Sure, this requires an awful lot of processing – and reading – of papers. But Woodruff insists that meeting regularly with students to give them feedback is a basic entitlement.

 “I get to speak to students specifically about their strengths in papers, what they want to improve, and what they need to improve, so I’m able to tailor writing instruction literally to each student’s needs,” he says.

Of course, Woodruff’s coursework doesn’t solely involve leafing through texts, or putting pen to paper. Just ask Eli Wright – a former student who worked closely with Woodruff on MHS’ Phoenix Art & Literary Magazine.

"Taking a class with Mr. Woodruff isn't merely reading books or writing papers,” says Wright, a rising sophomore at Oberlin College. “It’s about preparing the mind to think, and learning by doing this.”

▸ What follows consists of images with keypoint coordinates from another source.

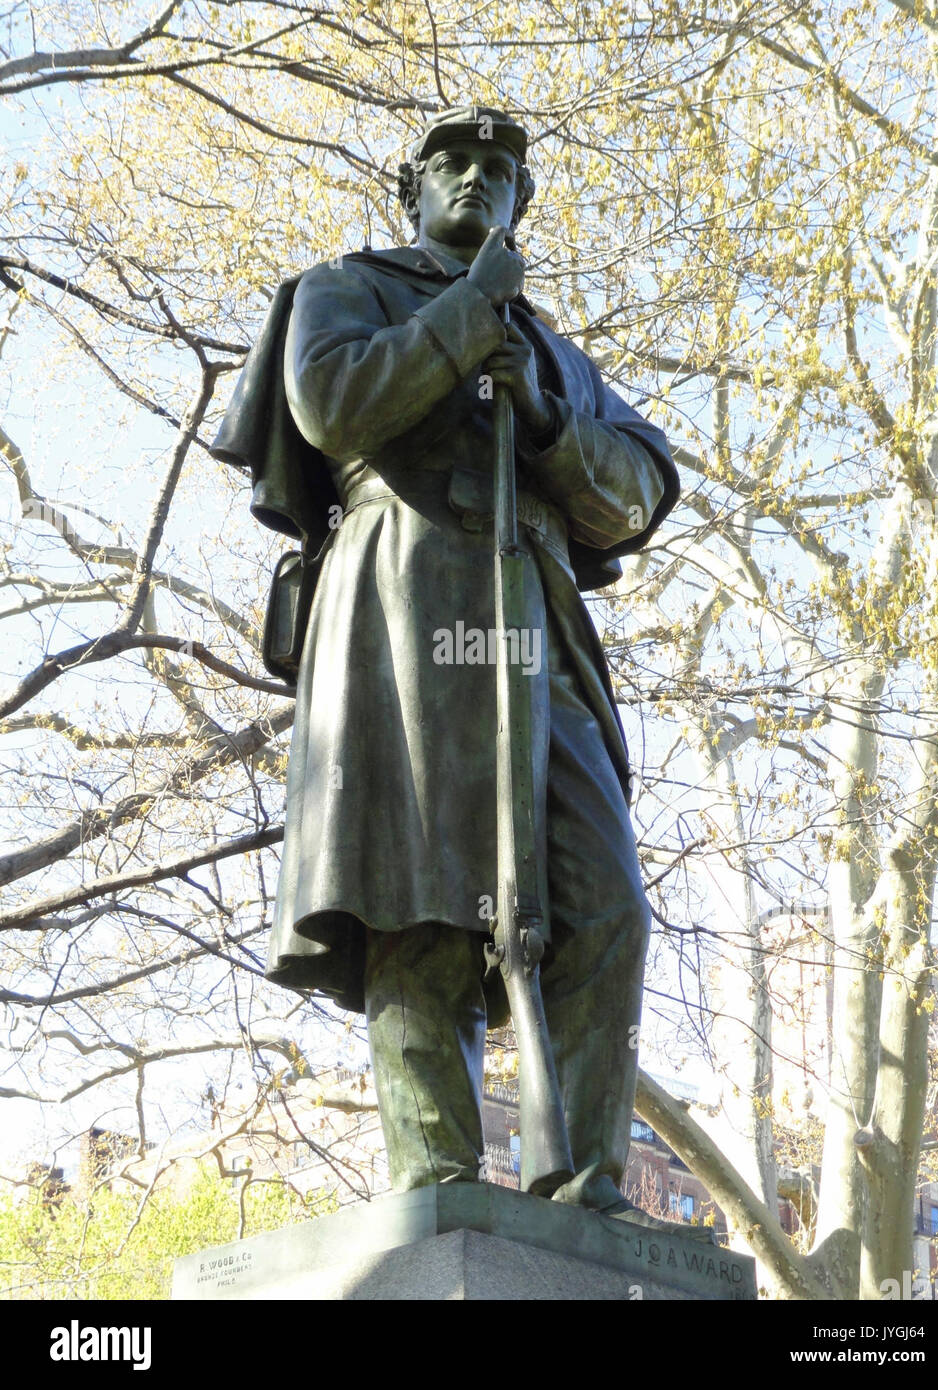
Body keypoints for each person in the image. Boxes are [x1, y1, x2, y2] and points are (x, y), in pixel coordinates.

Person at [214, 105, 679, 1218]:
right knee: (416, 889)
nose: (476, 181)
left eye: (499, 171)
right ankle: (439, 1187)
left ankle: (585, 1183)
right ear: (412, 189)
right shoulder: (345, 284)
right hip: (402, 598)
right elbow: (330, 404)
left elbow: (642, 487)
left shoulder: (556, 348)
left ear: (521, 202)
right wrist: (467, 317)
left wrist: (550, 414)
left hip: (533, 612)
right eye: (453, 166)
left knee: (605, 900)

Woodruff calls this “experiential learning” – an old-fashioned idea that’s firmly anchored his educational approach. “You don’t learn unless you go through the experience of ‘coming to understand’,” he says. “I try to design all my lessons around students coming to understand what the subject is, what writing is. They have to actively be learning, and doing it themselves.”  

For Woodruff, this entails everything from peer review – where students evaluate their classmates’ work – to creating masks that visualize students’ understanding of characters in Greek Drama. He also offers a “design-your-own” midterm, encouraging Humanities students to research – and creatively convey – any concept relating to the ancient or medieval world that they haven’t covered in class. The results, he insists, have been stellar.  

He recalls a senior who shot a movie based on parts of the Iliad using a war game video component.  “[The student] had to build, through computer language, different features that the game didn’t supply – chariots, for instance – and he added in a soundtrack and dialogue. It was very successful – the amount of work that went into this was phenomenal.”               

Still, Woodruff insists the most rewarding aspect of teaching is having kids visibly understand something.

“There’s usually an expression on their face, that they’ve ‘got it’ – that a light bulb has gone on,” he says. “You can see kids making connections, not just with material in the class, but with their lives outside of class.”